3

I have a situation where I have generated a number of lists which contain integer values. However, the number of these lists is only known at runtime, and integers present in the resulting list must exist in all lists. Is there a method of joining all of these lists into a single list?

i.e.

List<int> l1 = {1, 2, 3, 4};
List<int> l2 = {2, 3, 5, 7, 9};
List<int> l3 = {3, 9, 10};
List<int> ln = {....};

The resulting list should be as follows

List<int> r = {3};

Is this possible with linq or any other methods?

Ishmael
  • 30,970
  • 4
  • 37
  • 49
Ken Cowley
  • 73
  • 8
  • 3
    Are the lists in an array or a list or similar? You've shown them being defined at compile time, which doesn't agree with your question... – RB. Feb 20 '13 at 16:27
  • Also, does it have to be done in LINQ? Is this something where you are trying to avoid the records being pulled back from a DB or are the results being processed in memory on the local system? – AJ Henderson Feb 20 '13 at 16:28
  • See: http://stackoverflow.com/questions/3191810/linq-intersect-multiple-lists-some-empty for similar question. – dugas Feb 20 '13 at 16:32
  • Ken, where you get those lists from? – Sergey Berezovskiy Feb 20 '13 at 16:37
  • Each list is comprised of a sequence of primary keys returned from a either a UDF or another system. This is the reason it's not all done on the DB. The number of querys run is variable so the number of lists is only know after all results are found – Ken Cowley Feb 20 '13 at 20:09

3 Answers3

5

I assume that you have a List<List<int>> that holds a variable number of List<int>.

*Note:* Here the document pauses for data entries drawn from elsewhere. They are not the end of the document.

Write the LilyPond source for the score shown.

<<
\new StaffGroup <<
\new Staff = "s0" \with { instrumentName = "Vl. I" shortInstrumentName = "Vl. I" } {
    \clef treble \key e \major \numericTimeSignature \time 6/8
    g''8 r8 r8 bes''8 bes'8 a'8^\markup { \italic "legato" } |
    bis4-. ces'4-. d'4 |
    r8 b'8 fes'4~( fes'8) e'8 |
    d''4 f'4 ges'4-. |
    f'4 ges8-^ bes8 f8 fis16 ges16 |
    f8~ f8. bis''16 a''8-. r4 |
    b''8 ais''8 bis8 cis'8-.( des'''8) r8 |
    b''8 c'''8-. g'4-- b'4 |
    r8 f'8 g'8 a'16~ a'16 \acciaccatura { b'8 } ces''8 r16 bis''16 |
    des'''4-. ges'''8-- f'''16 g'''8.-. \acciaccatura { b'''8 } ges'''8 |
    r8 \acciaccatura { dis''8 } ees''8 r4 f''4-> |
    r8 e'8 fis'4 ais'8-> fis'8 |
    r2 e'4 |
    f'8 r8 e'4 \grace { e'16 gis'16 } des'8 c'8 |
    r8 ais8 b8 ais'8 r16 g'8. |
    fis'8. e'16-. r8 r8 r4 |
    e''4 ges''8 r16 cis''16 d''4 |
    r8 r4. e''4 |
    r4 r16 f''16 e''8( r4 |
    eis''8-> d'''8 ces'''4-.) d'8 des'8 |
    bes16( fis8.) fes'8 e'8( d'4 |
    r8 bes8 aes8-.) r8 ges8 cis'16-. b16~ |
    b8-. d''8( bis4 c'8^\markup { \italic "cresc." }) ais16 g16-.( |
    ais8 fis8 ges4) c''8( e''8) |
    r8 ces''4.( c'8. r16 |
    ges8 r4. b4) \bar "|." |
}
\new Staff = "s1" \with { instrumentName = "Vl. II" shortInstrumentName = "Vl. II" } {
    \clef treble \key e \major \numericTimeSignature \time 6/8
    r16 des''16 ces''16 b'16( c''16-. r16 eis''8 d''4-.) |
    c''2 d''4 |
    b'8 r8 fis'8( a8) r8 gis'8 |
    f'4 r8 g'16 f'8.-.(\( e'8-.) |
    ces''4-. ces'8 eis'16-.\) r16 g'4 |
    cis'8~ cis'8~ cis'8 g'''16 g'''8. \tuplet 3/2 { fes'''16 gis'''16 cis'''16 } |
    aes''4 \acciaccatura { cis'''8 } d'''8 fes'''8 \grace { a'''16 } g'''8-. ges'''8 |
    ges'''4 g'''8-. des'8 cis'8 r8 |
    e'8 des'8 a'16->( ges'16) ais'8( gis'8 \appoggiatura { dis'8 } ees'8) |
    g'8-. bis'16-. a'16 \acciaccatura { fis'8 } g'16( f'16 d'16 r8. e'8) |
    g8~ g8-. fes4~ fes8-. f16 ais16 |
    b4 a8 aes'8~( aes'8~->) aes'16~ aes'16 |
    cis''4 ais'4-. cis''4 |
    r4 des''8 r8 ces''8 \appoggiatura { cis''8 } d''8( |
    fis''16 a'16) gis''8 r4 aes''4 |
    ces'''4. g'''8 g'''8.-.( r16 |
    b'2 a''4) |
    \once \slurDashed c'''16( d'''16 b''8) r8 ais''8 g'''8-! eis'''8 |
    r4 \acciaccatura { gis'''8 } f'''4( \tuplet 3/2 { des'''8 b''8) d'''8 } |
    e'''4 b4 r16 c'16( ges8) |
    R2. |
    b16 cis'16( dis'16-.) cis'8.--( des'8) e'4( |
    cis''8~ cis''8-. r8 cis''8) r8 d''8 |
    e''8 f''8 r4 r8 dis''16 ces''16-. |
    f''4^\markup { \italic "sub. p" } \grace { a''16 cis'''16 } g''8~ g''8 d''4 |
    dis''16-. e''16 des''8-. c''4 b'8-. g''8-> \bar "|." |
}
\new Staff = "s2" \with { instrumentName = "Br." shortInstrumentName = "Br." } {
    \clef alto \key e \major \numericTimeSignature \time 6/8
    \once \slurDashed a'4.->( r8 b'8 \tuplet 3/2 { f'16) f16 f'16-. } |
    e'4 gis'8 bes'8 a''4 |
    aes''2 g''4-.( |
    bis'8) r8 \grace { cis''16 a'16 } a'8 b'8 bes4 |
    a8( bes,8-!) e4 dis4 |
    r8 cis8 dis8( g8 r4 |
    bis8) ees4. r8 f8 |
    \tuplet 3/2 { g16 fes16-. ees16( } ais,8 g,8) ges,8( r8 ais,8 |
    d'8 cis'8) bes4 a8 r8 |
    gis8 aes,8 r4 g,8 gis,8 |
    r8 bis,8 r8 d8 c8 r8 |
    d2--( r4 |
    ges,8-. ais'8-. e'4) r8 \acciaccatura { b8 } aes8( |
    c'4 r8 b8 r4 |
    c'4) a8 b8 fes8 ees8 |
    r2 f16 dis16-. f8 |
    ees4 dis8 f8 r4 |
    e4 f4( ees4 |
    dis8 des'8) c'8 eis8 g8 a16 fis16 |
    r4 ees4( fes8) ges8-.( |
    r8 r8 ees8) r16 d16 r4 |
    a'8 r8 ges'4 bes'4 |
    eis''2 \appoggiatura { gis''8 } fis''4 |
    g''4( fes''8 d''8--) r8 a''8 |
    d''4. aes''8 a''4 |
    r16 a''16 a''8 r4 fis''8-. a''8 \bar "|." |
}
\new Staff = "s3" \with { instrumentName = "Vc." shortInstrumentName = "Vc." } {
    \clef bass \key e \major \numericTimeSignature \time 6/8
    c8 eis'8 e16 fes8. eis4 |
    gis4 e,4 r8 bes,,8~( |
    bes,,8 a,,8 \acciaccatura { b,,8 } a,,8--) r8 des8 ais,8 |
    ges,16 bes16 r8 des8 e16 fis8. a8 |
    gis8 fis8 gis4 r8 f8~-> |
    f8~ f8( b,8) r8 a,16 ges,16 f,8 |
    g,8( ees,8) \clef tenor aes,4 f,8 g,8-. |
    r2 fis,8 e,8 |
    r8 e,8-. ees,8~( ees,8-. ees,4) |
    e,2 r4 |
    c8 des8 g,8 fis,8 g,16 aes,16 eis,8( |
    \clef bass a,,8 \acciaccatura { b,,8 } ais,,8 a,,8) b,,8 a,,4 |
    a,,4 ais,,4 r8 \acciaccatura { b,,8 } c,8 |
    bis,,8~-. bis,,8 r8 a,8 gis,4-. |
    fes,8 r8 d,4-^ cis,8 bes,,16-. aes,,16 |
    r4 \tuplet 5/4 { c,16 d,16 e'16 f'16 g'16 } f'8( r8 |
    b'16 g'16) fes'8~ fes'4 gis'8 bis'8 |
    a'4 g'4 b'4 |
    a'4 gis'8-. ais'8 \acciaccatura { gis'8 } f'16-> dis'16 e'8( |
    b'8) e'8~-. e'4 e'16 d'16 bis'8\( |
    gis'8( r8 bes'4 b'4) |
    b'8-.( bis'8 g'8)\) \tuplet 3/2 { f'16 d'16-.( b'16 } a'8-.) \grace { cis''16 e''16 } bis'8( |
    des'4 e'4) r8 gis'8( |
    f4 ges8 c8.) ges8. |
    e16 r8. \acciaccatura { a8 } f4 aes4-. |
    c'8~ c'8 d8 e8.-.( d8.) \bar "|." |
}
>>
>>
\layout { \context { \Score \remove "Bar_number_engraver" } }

You can intersect the first list with the second list

var intersection = listOfLists[0].Intersect(listOfLists[1]);

and then intersect the result with the third list

intersection = intersection.Intersect(listOfLists[2]);

and so on until intersection holds the intersection of all lists.

intersection = intersection.Intersect(listOfLists[listOfLists.Count - 1]);

Using a for loop:

IEnumerable<int> intersection = listOfLists[0];

for (int i = 1; i < listOfLists.Count; i++)
{
    intersection = intersection.Intersect(listOfLists[i]);
}

Using a foreach loop (as shown by @lazyberezovsky):

IEnumerable<int> intersection = listOfLists.First();

foreach (List<int> list in listOfLists.Skip(1))
{
    intersection = intersection.Intersect(list);
}

Using Enumerable.Aggregate:

var intersection = listOfLists.Aggregate(Enumerable.Intersect);

If order is not important, then you can also use a HashSet<T> that you fill with the first list and intersect with with the remaining lists (as shown by @Servy).

var intersection = new HashSet<int>(listOfLists.First());

foreach (List<int> list in listOfLists.Skip(1))
{
    intersection.IntersectWith(list);
}
dtb
  • 213,145
  • 36
  • 401
  • 431
  • While all is true, this doesn't answer the (unclear) "however the number of these lists is only known at runtime" part of the question – ken2k Feb 20 '13 at 16:30
  • It should be fairly easy to keep the intersection variable outside the loop, then you can (presumably) iterate through the lists - edit: as per lazyberezovsky's answer – penguat Feb 20 '13 at 16:32
  • 2
    I like the `Aggregate` version. – Rawling Feb 20 '13 at 16:54
  • Thanks for the info will give this a try first thing in the morning – Ken Cowley Feb 20 '13 at 20:10
1
// lists is a sequence of all lists from l1 to ln
if (!lists.Any())
   return new List<int>();

IEnumerable<int> r = lists.First();   

foreach(List<int> list in lists.Skip(1))    
   r = r.Intersect(list);

return r.ToList();
Sergey Berezovskiy
  • 232,247
  • 41
  • 429
  • 459
  • This doesn't answer the (unclear) "however the number of these lists is only known at runtime" part of the question – ken2k Feb 20 '13 at 16:34
  • @ken2k that's because it's unclear from question how those lists are retrieved. I believe OP can enumerate over them, but I'll add a comment to question – Sergey Berezovskiy Feb 20 '13 at 16:37
0

Here is a simple method to get the intersection of a collection of collections:

public static IEnumerable<T> Intersect<T>(IEnumerable<IEnumerable<T>> sequences)
{
    using (var iterator = sequences.GetEnumerator())
    {
        if (!iterator.MoveNext())
            return Enumerable.Empty<T>();

        HashSet<T> intersection = new HashSet<T>(iterator.Current);

        while (iterator.MoveNext())
            intersection.IntersectWith(iterator.Current);

        return intersection;
    }
}

The idea here is to put all of the items into a set, then intersect that set with each sequence in turn. We can do this with a lot less code using plain LINQ, but this will be populating a new HashSet from the results for each intersection, rather than reusing a single one, so it will have a lot higher overhead despite looking really elegant.

Here is the less performant but more elegant solution:

public static IEnumerable<T> Intersect<T>(IEnumerable<IEnumerable<T>> sequences)
{
    return sequences.Aggregate(Enumerable.Intersect);
}
Servy
  • 202,030
  • 26
  • 332
  • 449